++++ DATA TO EXAMINE ++++

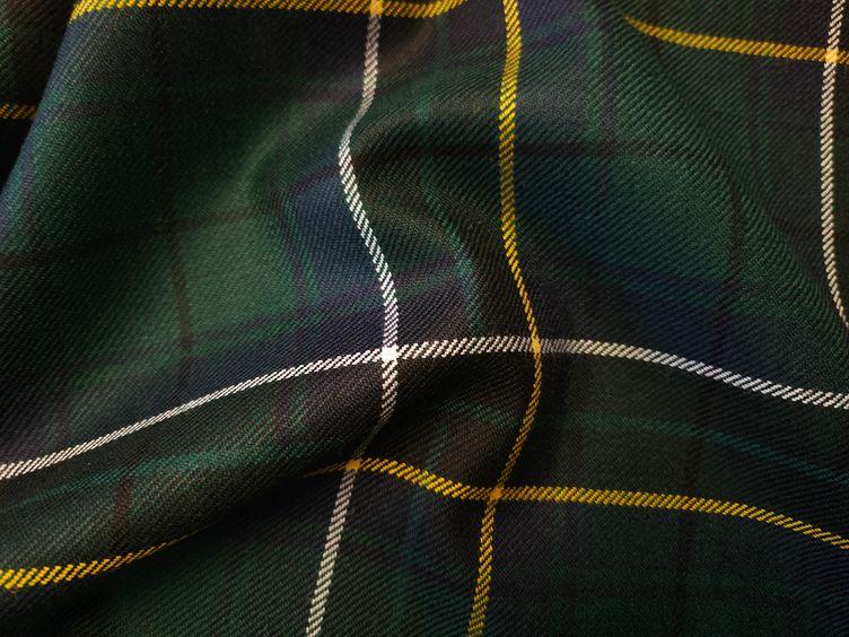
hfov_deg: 71.6
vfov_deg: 56.8
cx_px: 424
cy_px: 318
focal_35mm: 24
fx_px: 589
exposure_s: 1/30
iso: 125
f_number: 1.8
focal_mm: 5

++++

*EXERCISE BRIEF*
The entries above are to be repeated exactly, except for any pictures.

*TASK ANSWER*
hfov_deg: 71.6
vfov_deg: 56.8
cx_px: 424
cy_px: 318
focal_35mm: 24
fx_px: 589
exposure_s: 1/30
iso: 125
f_number: 1.8
focal_mm: 5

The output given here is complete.